High season in the province of Québec is summer, from June 24 (Jean-Baptiste Day) through early September (Labour Day). Festivals listed in chapters 8 and 15 give you a peek at some of the back-to-back options. In Québec City, the period from Christmas to New Year’s and February weekends during the big winter Carnaval are especially busy, too. Celebrating the holidays a la française is a particular treat in Québec City, where the streets are almost certainly banked with snow and nearly every ancient building sports wreaths, decorated fir trees, and glittering white lights. Just north of Montréal, the Laurentian Mountains do big ski business late Nov to late Mar. Hotels are most likely to be full and charge their highest rates in these periods.

Low season is during March and April, when fewer events are scheduled and winter sports start to be iffy. The late-fall months of October and November are also slow due to their all-but-empty social calendars. But autumn is still a lovely time to visit: walks in the cities’ parks are a refreshing tonic, the trees still have their fall color, and the roads are less crowded for day trips into the countryside from either city.


Temperatures are usually a few degrees lower in Québec City than in Montréal. Spring, short but sweet, arrives around the middle of May. Summer (mid-June through mid-Sept) tends to be humid in Montréal, Québec City, and other communities along the St. Lawrence River, and drier at the inland resorts of the Laurentides and the Cantons-de-l’Est. Intense, but usually brief, heat waves mark July and early August, although temperatures rarely remain oppressive in the evenings.

Autumn (Sept–Oct) is as short and changeable as spring, with warm days and cool nights. It’s during this season that Canadian maple trees blaze red and orange.
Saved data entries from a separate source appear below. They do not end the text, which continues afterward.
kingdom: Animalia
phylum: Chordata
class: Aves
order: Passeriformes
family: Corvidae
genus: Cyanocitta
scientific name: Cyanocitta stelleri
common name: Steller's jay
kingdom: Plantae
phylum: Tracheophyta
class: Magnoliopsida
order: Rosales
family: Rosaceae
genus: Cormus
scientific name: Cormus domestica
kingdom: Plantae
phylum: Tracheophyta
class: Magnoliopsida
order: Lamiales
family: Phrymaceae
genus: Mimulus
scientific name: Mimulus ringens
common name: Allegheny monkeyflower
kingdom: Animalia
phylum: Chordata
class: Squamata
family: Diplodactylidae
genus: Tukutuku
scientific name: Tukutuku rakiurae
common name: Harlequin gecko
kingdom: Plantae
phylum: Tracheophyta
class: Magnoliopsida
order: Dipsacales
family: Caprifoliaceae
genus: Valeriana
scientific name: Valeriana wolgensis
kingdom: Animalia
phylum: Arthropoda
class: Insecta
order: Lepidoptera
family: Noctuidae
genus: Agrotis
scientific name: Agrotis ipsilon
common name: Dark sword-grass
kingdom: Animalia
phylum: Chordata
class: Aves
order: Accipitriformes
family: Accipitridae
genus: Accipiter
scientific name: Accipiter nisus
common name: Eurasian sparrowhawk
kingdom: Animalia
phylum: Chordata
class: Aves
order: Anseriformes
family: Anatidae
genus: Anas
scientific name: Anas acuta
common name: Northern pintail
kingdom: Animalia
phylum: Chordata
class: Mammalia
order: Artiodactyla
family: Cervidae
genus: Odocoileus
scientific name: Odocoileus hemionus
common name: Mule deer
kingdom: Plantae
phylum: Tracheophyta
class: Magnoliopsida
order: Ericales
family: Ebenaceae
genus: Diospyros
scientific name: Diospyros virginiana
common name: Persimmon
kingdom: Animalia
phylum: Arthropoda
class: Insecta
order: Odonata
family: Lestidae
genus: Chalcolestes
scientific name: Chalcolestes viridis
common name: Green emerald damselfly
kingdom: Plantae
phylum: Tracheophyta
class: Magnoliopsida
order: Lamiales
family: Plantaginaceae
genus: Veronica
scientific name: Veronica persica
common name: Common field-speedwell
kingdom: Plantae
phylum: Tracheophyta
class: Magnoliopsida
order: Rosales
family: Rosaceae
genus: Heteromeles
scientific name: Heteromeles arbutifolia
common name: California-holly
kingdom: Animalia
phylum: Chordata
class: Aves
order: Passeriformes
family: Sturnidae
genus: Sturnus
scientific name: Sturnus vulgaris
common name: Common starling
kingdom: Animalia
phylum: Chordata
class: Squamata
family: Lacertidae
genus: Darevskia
Winter brings dependable snow for skiing outside Montréal in the Laurentides and Cantons-de-l’Est and, north of Québec City, in Charlevoix. Snow and slush are present in the city from November to March.

Weather forecasts from the Canadian government are at weather.gc.ca.


Canada’s important public holidays are New Year’s Day (Jan 1); Good Friday and Easter Monday (Mar or Apr); Victoria Day (the Mon preceding May 25); St-Jean-Baptiste Day, Québec’s own “national” day (June 24); Canada Day (July 1); Labour Day (first Mon in Sept); Canadian Thanksgiving Day (second Mon in Oct); and Christmas (Dec 25).

Note: This information was accurate when it was published, but can change without notice. Please be sure to confirm all rates and details directly with the companies in question before planning your trip.